9. Share Based Compensation
AMR grants, or has granted, stock compensation under three plans: the Pilots Stock Option Plan (the Pilot Plan),
the 1998 Long Term Incentive Plan, and the 2003 Employee Stock Incentive Plan (the 2003 Plan). The Company
established the Pilot Plan in 1997 to grant members of the APA AMR stock options in conjunction with a prior
contract negotiation. The Pilot Plan expired in May of 2007.
Under the 1998 Long Term Incentive Plan, as amended, officers and key employees of AMR and its subsidiaries
may be granted certain types of stock or performance based awards. At December 31, 2007, the Company had
stock option/ settled stock appreciation right (SSAR) awards, performance share awards, deferred share awards
and other awards outstanding under this plan. The total number of common shares authorized for distribution
under the 1998 Long Term Incentive Plan is 23,700,000 shares. The 1998 Long Term Incentive Plan, the
successor to the 1988 Long Term Incentive Plan (collectively, the LTIP Plans), will terminate no later than May 21,
2008.
In 2003, the Company established the 2003 Plan to provide equity awards to employees.
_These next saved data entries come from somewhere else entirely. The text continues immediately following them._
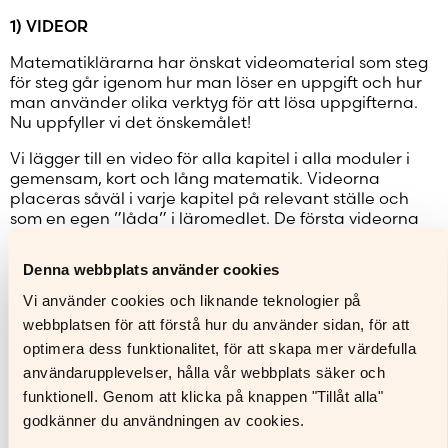
1) VIDEOR
Matematiklärarna har önskat videomaterial som steg
för steg går igenom hur man löser en uppgift och hur
man använder olika verktyg för att lösa uppgifterna.
Nu uppfyller vi det önskemålet!
Vi lägger till en video för alla kapitel i alla moduler i
gemensam, kort och lång matematik. Videorna
placeras såväl i varje kapitel på relevant ställe och
som en egen ”låda” i läromedlet. De första videorna
publiceras i april och avsikten är att alla videor finns
på plats i början av nästa läsår.
Denna webbplats använder cookies
2) ENKLA SJÄLVRÄTTANDE UPPGIFTER
Vi använder cookies och liknande teknologier på
webbplatsen för att förstå hur du använder sidan, för att
Matematiklärarna har önskat fler självrättande
optimera dess funktionalitet, för att skapa mer värdefulla
uppgifter, med fokus på enkla instegsuppgifter särskilt
i läromedlen i gemensam och kort matematik. Också
användarupplevelser, hålla vår webbplats säker och
det önskemålet uppfyller vi!
funktionell. Genom att klicka på knappen "Tillåt alla"
godkänner du användningen av cookies.
Vi lägger till enkla självrättande uppgifter i alla kapitel
i alla moduler i gemensam och kort matematik.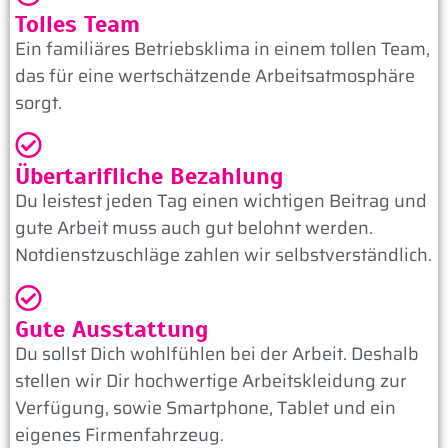
Tolles Team
Ein familiäres Betriebsklima in einem tollen Team,
das für eine wertschätzende Arbeitsatmosphäre
sorgt.
Übertarifliche Bezahlung
Du leistest jeden Tag einen wichtigen Beitrag und
gute Arbeit muss auch gut belohnt werden.
Notdienstzuschläge zahlen wir selbstverständlich.
Gute Ausstattung
Du sollst Dich wohlfühlen bei der Arbeit. Deshalb
stellen wir Dir hochwertige Arbeitskleidung zur
Verfügung, sowie Smartphone, Tablet und ein
eigenes Firmenfahrzeug.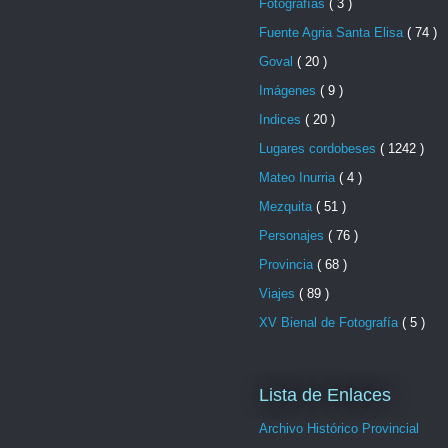
Fotografías
( 3 )
Fuente Agria Santa Elisa
( 74 )
Goval
( 20 )
Imágenes
( 9 )
Indices
( 20 )
Lugares cordobeses
( 1242 )
Mateo Inurria
( 4 )
Mezquita
( 51 )
Personajes
( 76 )
Provincia
( 68 )
Viajes
( 89 )
XV Bienal de Fotografía
( 5 )
Lista de Enlaces
Archivo Histórico Provincial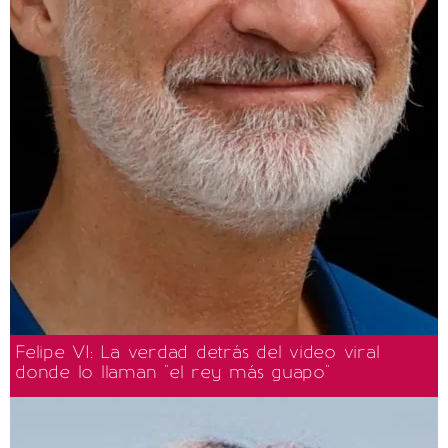
Felipe VI: La verdad detrás del video viral
donde lo llaman "el rey más guapo"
Under the 2003 Plan,
employees may be granted stock options/SSARs, restricted stock and deferred stock. At December 31, 2007, the
Company had stock options/SSARs and deferred awards outstanding under the 2003 Plan. The total number of
shares authorized for distribution under the 2003 Plan is 42,680,000 shares.
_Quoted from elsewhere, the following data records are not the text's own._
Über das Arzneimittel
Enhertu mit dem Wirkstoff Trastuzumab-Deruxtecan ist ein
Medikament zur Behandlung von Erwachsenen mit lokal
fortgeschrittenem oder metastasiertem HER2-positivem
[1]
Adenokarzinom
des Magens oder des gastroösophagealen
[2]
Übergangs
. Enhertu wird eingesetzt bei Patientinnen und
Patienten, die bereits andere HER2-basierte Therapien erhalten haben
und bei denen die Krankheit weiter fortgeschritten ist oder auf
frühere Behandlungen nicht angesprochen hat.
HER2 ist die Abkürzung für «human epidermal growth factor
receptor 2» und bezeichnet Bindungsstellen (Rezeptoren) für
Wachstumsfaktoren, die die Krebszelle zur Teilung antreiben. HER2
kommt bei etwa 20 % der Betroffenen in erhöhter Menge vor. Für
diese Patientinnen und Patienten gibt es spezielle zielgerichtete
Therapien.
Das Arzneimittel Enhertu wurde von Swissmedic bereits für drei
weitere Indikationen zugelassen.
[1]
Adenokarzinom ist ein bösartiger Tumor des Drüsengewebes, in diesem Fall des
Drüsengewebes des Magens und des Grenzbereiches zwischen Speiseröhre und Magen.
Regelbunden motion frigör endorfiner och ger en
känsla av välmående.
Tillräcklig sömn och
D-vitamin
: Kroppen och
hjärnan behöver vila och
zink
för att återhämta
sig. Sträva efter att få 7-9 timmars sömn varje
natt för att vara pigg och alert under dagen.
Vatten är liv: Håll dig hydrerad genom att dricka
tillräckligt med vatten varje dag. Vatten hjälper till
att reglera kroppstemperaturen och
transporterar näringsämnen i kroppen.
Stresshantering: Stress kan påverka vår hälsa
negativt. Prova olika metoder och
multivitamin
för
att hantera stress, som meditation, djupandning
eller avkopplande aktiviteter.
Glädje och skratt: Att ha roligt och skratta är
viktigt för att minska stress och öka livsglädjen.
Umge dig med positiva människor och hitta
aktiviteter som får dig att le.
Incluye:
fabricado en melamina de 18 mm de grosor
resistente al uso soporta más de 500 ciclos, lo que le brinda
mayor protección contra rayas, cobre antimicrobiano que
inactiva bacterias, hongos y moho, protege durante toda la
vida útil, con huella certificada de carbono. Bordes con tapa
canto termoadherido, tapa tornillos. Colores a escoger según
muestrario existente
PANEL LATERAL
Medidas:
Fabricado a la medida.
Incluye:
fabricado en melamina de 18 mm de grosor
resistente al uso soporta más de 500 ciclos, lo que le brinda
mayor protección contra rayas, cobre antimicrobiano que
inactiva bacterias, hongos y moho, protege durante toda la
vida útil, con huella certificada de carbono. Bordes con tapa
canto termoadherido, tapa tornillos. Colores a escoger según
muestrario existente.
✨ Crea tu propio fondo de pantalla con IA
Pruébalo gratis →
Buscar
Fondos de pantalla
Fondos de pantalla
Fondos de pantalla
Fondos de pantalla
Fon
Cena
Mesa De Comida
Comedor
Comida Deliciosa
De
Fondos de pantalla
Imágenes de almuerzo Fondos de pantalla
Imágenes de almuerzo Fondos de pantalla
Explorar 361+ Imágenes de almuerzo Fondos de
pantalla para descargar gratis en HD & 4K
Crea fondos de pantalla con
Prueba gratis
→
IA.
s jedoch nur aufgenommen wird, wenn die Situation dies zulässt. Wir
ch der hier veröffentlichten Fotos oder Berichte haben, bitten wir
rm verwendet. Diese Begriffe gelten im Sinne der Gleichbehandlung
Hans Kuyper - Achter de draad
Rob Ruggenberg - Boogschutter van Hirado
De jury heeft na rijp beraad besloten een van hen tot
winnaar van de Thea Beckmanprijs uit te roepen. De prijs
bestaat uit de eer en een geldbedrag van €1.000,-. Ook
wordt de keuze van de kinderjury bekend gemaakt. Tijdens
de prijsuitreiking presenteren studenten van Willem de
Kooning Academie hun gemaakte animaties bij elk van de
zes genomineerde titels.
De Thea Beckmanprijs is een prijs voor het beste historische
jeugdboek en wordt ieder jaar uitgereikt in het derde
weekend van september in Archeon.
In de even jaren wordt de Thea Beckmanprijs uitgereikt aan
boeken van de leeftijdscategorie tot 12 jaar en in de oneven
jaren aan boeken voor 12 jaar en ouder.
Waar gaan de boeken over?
In 2007, 2006 and 2005, the total charge for share-based compensation expense included in wages, salaries and
benefits expense was $131 million, $219 million and $132 million, respectively. In 2007, 2006 and 2005, the
amount of cash used to settle equity instruments granted under share-based compensation plans was $11 million,
$29 million and $6 million, respectively.
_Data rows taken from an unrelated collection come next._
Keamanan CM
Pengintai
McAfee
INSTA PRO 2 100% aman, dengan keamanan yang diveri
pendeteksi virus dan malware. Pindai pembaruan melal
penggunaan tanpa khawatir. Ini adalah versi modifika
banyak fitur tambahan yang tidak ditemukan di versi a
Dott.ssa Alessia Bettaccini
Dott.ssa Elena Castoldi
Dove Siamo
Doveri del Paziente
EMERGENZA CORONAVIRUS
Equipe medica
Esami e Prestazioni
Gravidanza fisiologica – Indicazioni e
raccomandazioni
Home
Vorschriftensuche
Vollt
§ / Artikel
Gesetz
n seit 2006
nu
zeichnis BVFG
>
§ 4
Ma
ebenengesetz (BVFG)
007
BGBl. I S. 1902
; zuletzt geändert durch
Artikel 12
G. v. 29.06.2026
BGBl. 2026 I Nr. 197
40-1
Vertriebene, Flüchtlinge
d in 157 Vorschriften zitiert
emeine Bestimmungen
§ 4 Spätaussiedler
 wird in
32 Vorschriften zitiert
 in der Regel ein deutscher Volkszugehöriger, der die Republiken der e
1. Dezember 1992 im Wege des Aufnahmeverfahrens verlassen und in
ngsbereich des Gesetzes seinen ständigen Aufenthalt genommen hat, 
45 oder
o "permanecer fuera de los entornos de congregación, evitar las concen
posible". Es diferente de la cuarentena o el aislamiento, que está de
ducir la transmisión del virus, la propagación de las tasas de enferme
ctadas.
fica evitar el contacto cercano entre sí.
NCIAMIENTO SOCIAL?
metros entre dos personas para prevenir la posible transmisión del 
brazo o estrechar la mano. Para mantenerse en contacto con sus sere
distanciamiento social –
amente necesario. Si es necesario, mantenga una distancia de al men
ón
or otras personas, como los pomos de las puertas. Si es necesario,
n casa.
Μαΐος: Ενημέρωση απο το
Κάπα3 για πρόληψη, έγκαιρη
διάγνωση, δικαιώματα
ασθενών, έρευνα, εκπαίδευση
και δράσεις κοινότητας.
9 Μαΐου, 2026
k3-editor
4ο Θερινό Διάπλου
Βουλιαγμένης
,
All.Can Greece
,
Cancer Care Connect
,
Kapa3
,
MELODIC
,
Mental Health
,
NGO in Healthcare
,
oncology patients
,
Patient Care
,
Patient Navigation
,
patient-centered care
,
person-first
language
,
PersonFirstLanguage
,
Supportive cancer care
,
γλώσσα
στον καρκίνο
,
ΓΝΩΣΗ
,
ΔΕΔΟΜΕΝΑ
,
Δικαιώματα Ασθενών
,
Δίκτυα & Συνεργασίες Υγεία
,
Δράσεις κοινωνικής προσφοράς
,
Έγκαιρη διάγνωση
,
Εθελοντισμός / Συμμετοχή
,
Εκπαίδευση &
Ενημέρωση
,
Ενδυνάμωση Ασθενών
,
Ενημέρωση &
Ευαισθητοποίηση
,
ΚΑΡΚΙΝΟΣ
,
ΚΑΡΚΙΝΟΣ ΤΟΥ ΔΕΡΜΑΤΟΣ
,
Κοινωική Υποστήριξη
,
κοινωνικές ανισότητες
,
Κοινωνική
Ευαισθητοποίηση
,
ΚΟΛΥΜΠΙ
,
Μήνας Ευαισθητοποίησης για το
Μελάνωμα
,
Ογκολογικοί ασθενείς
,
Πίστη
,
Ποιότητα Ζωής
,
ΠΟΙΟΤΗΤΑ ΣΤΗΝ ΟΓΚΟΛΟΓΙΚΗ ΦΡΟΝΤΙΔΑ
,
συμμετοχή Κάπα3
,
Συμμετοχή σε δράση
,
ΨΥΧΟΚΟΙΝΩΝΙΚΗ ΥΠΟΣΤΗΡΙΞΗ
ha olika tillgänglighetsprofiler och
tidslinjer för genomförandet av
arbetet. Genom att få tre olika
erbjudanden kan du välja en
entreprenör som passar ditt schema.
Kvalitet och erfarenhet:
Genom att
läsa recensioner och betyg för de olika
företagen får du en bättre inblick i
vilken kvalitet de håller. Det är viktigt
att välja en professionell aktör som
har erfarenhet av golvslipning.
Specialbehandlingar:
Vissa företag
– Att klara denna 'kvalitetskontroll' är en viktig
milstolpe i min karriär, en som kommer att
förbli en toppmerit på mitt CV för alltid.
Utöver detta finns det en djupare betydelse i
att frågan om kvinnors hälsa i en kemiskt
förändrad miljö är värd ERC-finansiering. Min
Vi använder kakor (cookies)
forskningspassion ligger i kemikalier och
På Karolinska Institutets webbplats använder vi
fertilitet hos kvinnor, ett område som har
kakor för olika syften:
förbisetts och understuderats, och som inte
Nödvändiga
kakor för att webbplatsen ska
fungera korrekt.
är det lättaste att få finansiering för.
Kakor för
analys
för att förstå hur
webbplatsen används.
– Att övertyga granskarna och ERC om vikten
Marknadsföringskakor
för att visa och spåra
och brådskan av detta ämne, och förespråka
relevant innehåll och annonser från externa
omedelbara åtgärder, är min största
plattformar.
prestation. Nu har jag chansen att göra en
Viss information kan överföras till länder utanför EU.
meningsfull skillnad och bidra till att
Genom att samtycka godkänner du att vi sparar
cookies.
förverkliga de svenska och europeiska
Prior to January 1, 2006, the Company accounted for its share-based compensation plans in accordance with
Accounting Principles Board Opinion No. 25, “Accounting for Stock Issued to Employees” (APB 25) and related
Interpretations. Under APB 25, no compensation expense was recognized for stock option grants if the exercise
price of the Company’s stock option grants was at or above the fair market value of the underlying stock on the
date of grant. Effective January 1, 2006, the Company adopted the fair value recognition provisions of Statement
of Financial Accounting Standards No. 123(R), “Share-Based Payment” (SFAS 123(R)) using the modified-
prospective transition method. Under this transition method, compensation cost recognized in 2007 and 2006
includes: (a) compensation cost for all share-based payments granted prior to, but not yet vested as of January 1,
2006 based on the fair value used for pro forma disclosures and (b) compensation cost for all share-based
payments granted subsequent to January 1, 2006, based on the fair value estimated in accordance with the
provisions of SFAS 123(R). Results for prior periods have not been restated. The adoption of SFAS 123(R) did
not have a significant impact on the Company’s net income or basic and diluted amounts per share in 2006.